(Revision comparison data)
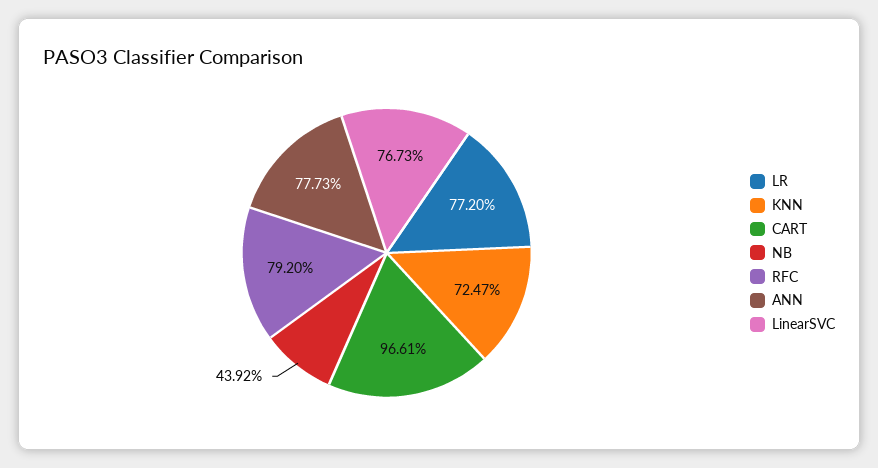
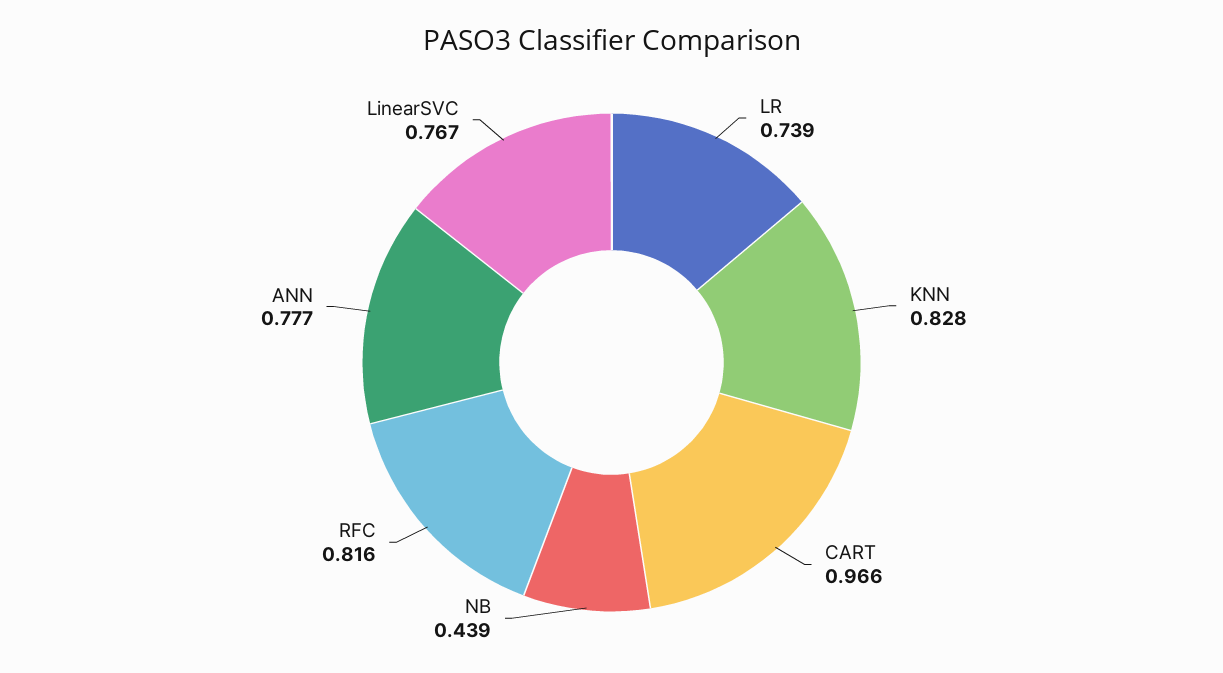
  {
-   "LR": 0.772,
+   "LR": 0.739,
-   "KNN": 0.7247,
+   "KNN": 0.828,
    "CART": 0.9661,
    "NB": 0.4392,
-   "RFC": 0.792,
+   "RFC": 0.816,
    "ANN": 0.7773,
    "LinearSVC": 0.7673
  }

_Description of the task_
An exact copy of the entries above is required; pictures are not part of it.

_Answer for this exercise_
  {
-   "LR": 0.772,
+   "LR": 0.739,
-   "KNN": 0.7247,
+   "KNN": 0.828,
    "CART": 0.9661,
    "NB": 0.4392,
-   "RFC": 0.792,
+   "RFC": 0.816,
    "ANN": 0.7773,
    "LinearSVC": 0.7673
  }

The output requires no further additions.